Task to complete - From the listing below, extract each line containing the string "What".

----

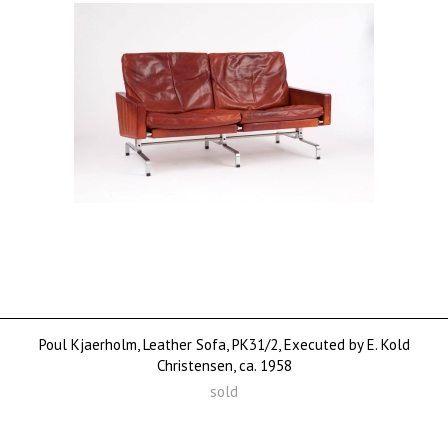
Poul Kjaerholm, Leather Sofa, PK31/2, Executed by E. Kold
Christensen, ca. 1958
sold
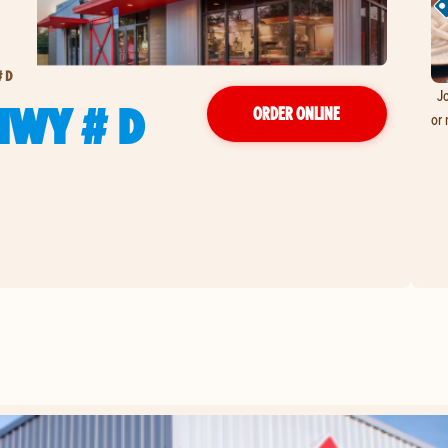
# D
Jo
HWY # D
ORDER ONLINE
or 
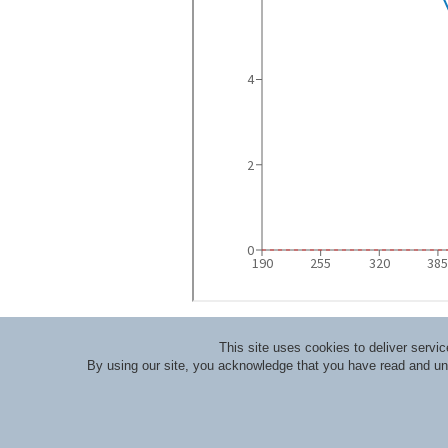
This site uses cookies to deliver serv
By using our site, you acknowledge that you have read and u
About RLI
|
Meet the Staff
|
Course Lecturers an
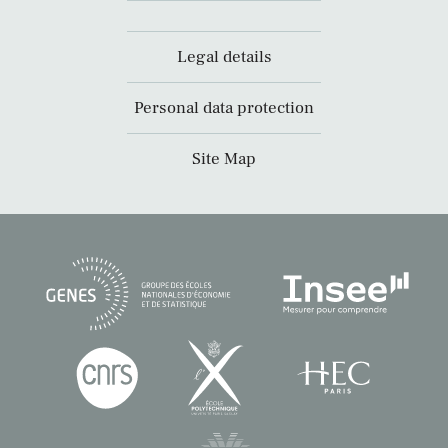
Legal details
Personal data protection
Site Map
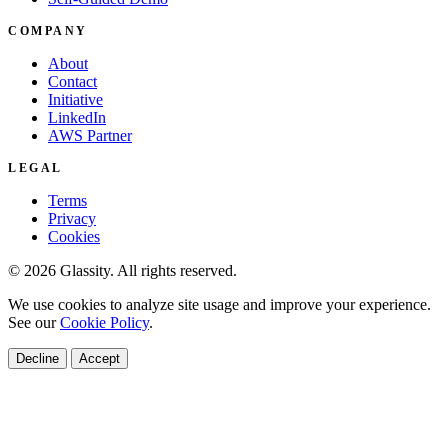
COMPANY
About
Contact
Initiative
LinkedIn
AWS Partner
LEGAL
Terms
Privacy
Cookies
© 2026 Glassity. All rights reserved.
We use cookies to analyze site usage and improve your experience.
See our
Cookie Policy
.
Decline
Accept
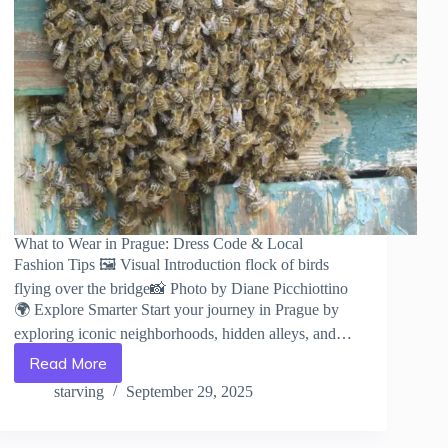
What to Wear in Prague: Dress Code & Local
Fashion Tips 🖼️ Visual Introduction flock of birds
flying over the bridge📸 Photo by Diane Picchiottino
🌍 Explore Smarter Start your journey in Prague by
exploring iconic neighborhoods, hidden alleys, and…
Read More
What
to
starving
September 29, 2025
Wear
in
Prague:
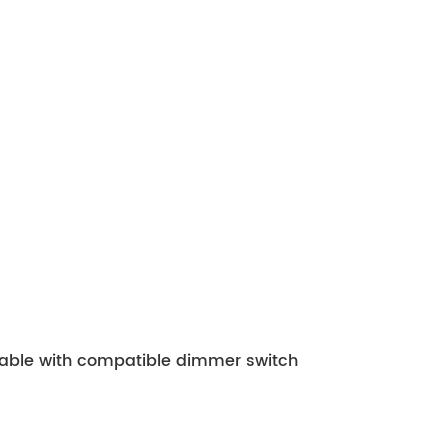
mable with compatible dimmer switch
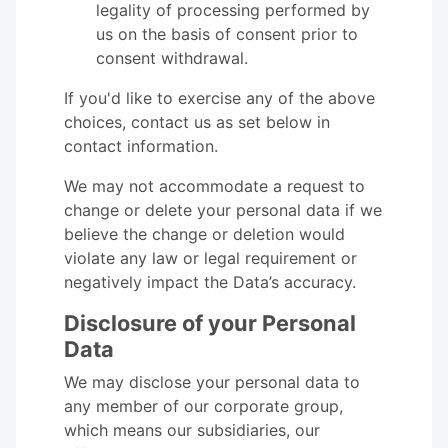
legality of processing performed by
us on the basis of consent prior to
consent withdrawal.
If you'd like to exercise any of the above
choices, contact us as set below in
contact information.
We may not accommodate a request to
change or delete your personal data if we
believe the change or deletion would
violate any law or legal requirement or
negatively impact the Data’s accuracy.
Disclosure of your Personal
Data
We may disclose your personal data to
any member of our corporate group,
which means our subsidiaries, our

----

Solution -
What to Wear in Prague: Dress Code & Local
What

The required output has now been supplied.